Desde Bruselas, el resultado ha sido recibido como una oportunidad para normalizar las relaciones con Hungría tras años de conflicto institucional.
Entre la expectativa y la cautela
Pese a la victoria, el nuevo escenario no está exento de incertidumbre. El sistema político húngaro ha sido profundamente reformado durante los años de Orbán, lo que podría dificultar la implementación de cambios estructurales a corto plazo.
Además, algunas posiciones de Magyar en cuestiones internacionales y sociales han generado dudas sobre el alcance real del giro político. La transición, por tanto, no será inmediata ni sencilla.
Un aviso para Europa
Más allá de Hungría, el resultado tiene una lectura clara en el contexto europeo. La derrota de un referente de la ultraderecha llega en un momento en el que este tipo de formaciones buscan consolidarse en distintos países.

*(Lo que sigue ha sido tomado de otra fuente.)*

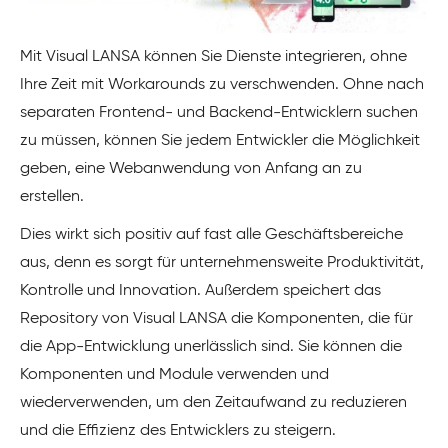
Mit Visual LANSA können Sie Dienste integrieren, ohne
Ihre Zeit mit Workarounds zu verschwenden. Ohne nach
separaten Frontend- und Backend-Entwicklern suchen
zu müssen, können Sie jedem Entwickler die Möglichkeit
geben, eine Webanwendung von Anfang an zu
erstellen.
Dies wirkt sich positiv auf fast alle Geschäftsbereiche
aus, denn es sorgt für unternehmensweite Produktivität,
Kontrolle und Innovation. Außerdem speichert das
Repository von Visual LANSA die Komponenten, die für
die App-Entwicklung unerlässlich sind. Sie können die
Komponenten und Module verwenden und
wiederverwenden, um den Zeitaufwand zu reduzieren
und die Effizienz des Entwicklers zu steigern.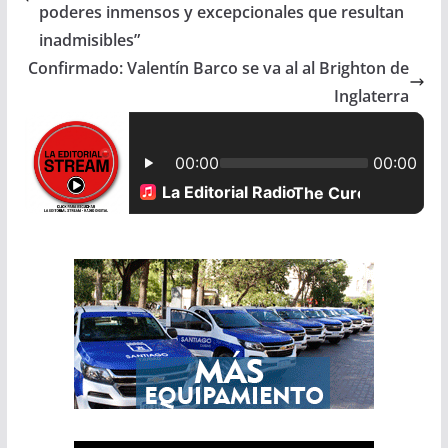
b
s
l
e
poderes inmensos y excepcionales que resultan
inadmisibles”
o
A
Confirmado: Valentín Barco se va al al Brighton de
o
p
Inglaterra
k
p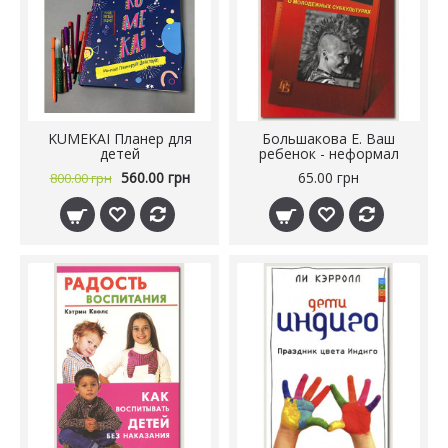
KUMEKAI Планер для
Большакова Е. Ваш
детей
ребенок - неформал
560.00 грн
65.00 грн
800.00 грн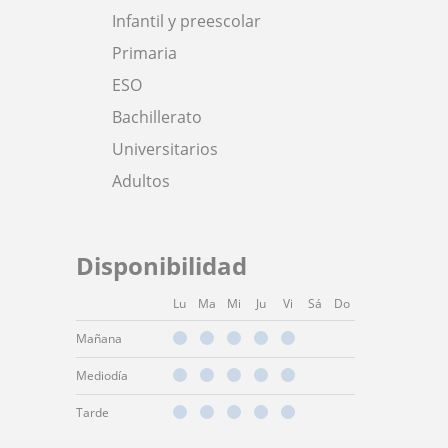
Infantil y preescolar
Primaria
ESO
Bachillerato
Universitarios
Adultos
Disponibilidad
Lu
Ma
Mi
Ju
Vi
Sá
Do
Mañana
Mediodía
Tarde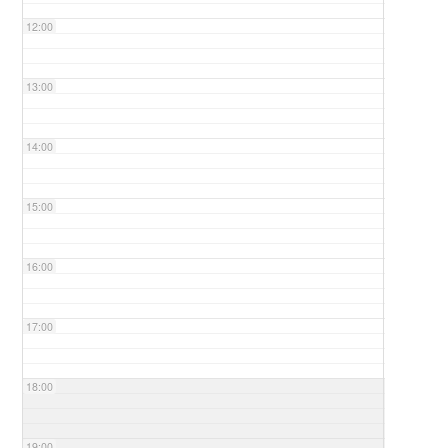
12:00
13:00
14:00
15:00
16:00
17:00
18:00
19:00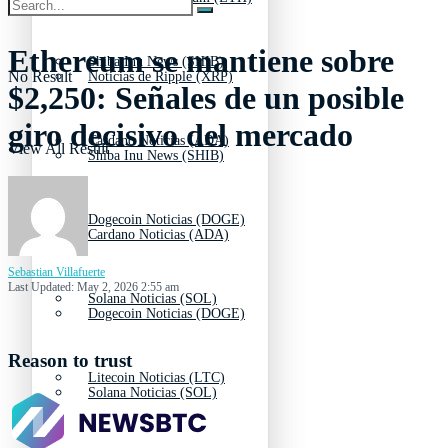
Ethereum se mantiene sobre
Shiba Inu News (SHIB)
No Result
Noticias de Ripple (XRP)
$2,250: Señales de un posible
giro decisivo del mercado
Cardano Noticias (ADA)
View All Result
Shiba Inu News (SHIB)
Dogecoin Noticias (DOGE)
Cardano Noticias (ADA)
Sebastian Villafuerte
Last Updated: May 2, 2026 2:55 am
Solana Noticias (SOL)
Dogecoin Noticias (DOGE)
Reason to trust
Litecoin Noticias (LTC)
Solana Noticias (SOL)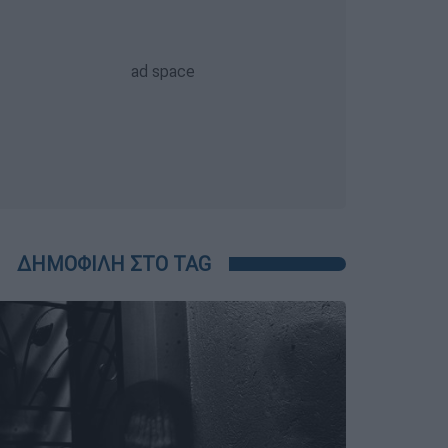
ΔΗΜΟΦΙΛΗ ΣΤΟ TAG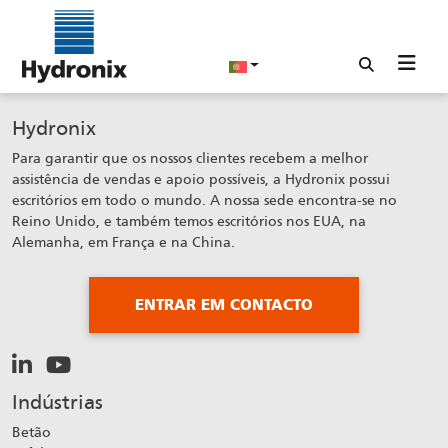
Hydronix
Para garantir que os nossos clientes recebem a melhor
assistência de vendas e apoio possíveis, a Hydronix possui
escritórios em todo o mundo. A nossa sede encontra-se no
Reino Unido, e também temos escritórios nos EUA, na
Alemanha, em França e na China.
ENTRAR EM CONTACTO
Indústrias
Betão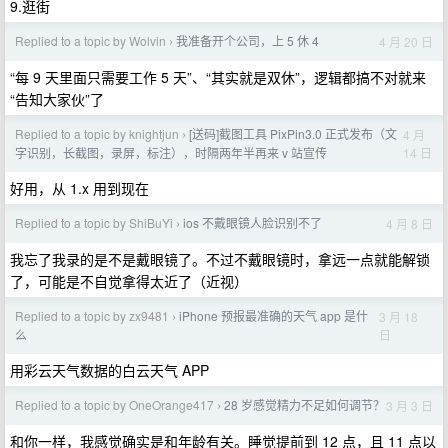
9.逛街
Replied to a topic by Wolvin
我准备开个公司，上 5 休 4
4 月 20 日
›
“每 9 天里面只需要工作 5 天”、“其实就是双休”，逻辑都搞不对就来
“告知大家伙”了
Replied to a topic by knightjun
[送码]截图工具 PixPin3.0 正式发布（文
4 月
›
14 日
字识别，长截图，录屏，标注），时隔两年半再来 v 站宣传
好用，从 1.x 用到现在
Replied to a topic by ShiBuYi
ios 不戴眼镜人脸识别不了
4 月 8 日
›
我忘了我录的是不是戴眼镜了。不过不戴眼镜时，拿远一点就能解锁
了，可能是不自觉拿得太近了（近视）
Replied to a topic by zx9481
iPhone 预报最准确的天气 app 是什
3 月 18
›
日
么
用彩云天气数据的白云天气 APP
Replied to a topic by OneOrange417
28 岁感觉精力不足如何调节？
3 月 3 日
›
和你一样，我感觉确实是和年龄有关。睡觉提前到 12 点，且 11 点以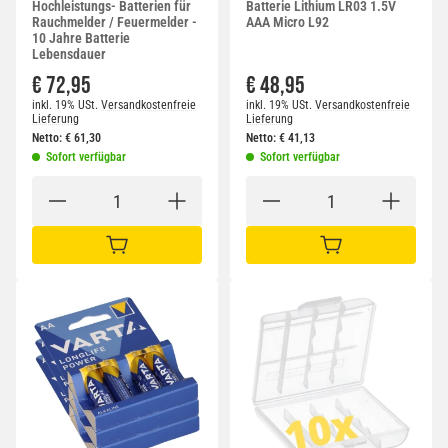
Hochleistungs- Batterien für
Batterie Lithium LR03 1.5V
Rauchmelder / Feuermelder -
AAA Micro L92
10 Jahre Batterie
Lebensdauer
€ 72,95
€ 48,95
inkl. 19% USt.
Versandkostenfreie
inkl. 19% USt.
Versandkostenfreie
Lieferung
Lieferung
Netto:
€
61,30
Netto:
€
41,13
Sofort verfügbar
Sofort verfügbar
IN DEN WARENKORB
IN DEN WARENKORB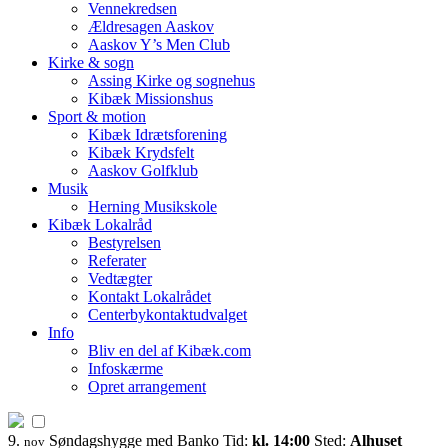
Vennekredsen
Ældresagen Aaskov
Aaskov Y’s Men Club
Kirke & sogn
Assing Kirke og sognehus
Kibæk Missionshus
Sport & motion
Kibæk Idrætsforening
Kibæk Krydsfelt
Aaskov Golfklub
Musik
Herning Musikskole
Kibæk Lokalråd
Bestyrelsen
Referater
Vedtægter
Kontakt Lokalrådet
Centerbykontaktudvalget
Info
Bliv en del af Kibæk.com
Infoskærme
Opret arrangement
9.
Søndagshygge med Banko
Tid:
kl. 14:00
Sted:
Alhuset
nov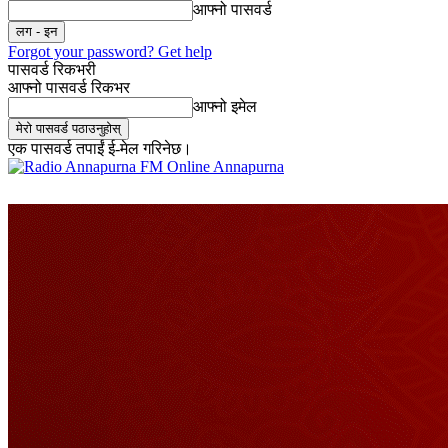
आफ्नो पासवर्ड
Forgot your password? Get help
पासवर्ड रिकभरी
आफ्नो पासवर्ड रिकभर
आफ्नो इमेल
एक पासवर्ड तपाईं ई-मेल गरिनेछ।
Online Annapurna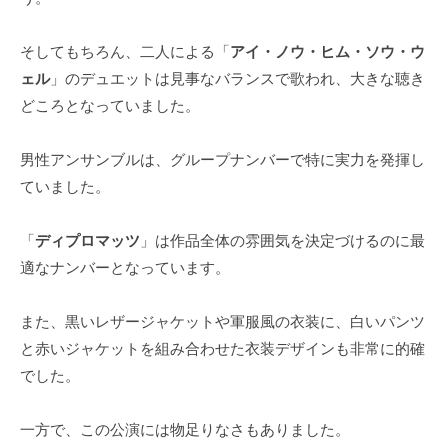
そしてもちろん、二人による「
アイ・ノウ・ヒム・ソウ・ウ
ェル
」のデュエットは見事なバランスで歌われ、大きな聴き
どころとなっていました。
男性アンサンブルは、グループナンバーで特に実力を発揮し
ていました。
「
ディプロマッツ
」は作品全体の雰囲気を決定づけるのに最
適なナンバーとなっています。
また、黒いレザージャケットや軍服風の衣装に、白いパンツ
と赤いジャケットを組み合わせた衣装デザインも非常に的確
でした。
一方で、この公演には物足りなさもありました。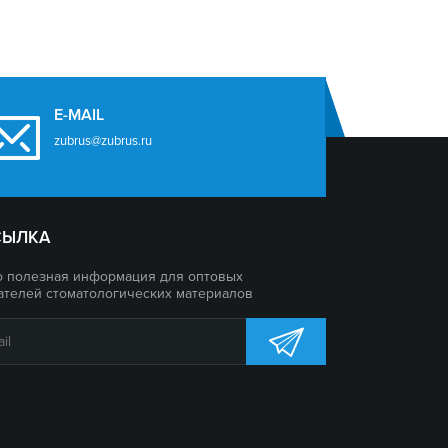
E-MAIL
zubrus@zubrus.ru
СЫЛКА
о полезная информация для оптовых
ателей стоматологических материалов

El mensaje de las urnas sugiere que ese crecimiento no es lineal ni irreversible. Que también puede haber desgaste, contestación social y cambio político.
Un país en transición
Hungría abre ahora una nueva etapa en la que tendrá que redefinir su posición en Europa y reconstruir equilibrios internos tras años de polarización.
El cambio de gobierno no implica automáticamente un cambio de modelo, pero sí marca el inicio de un proceso que puede reconfigurar el papel del país en el escenario europeo.
El ciclo de Orbán se cierra. El futuro, de momento, queda abierto.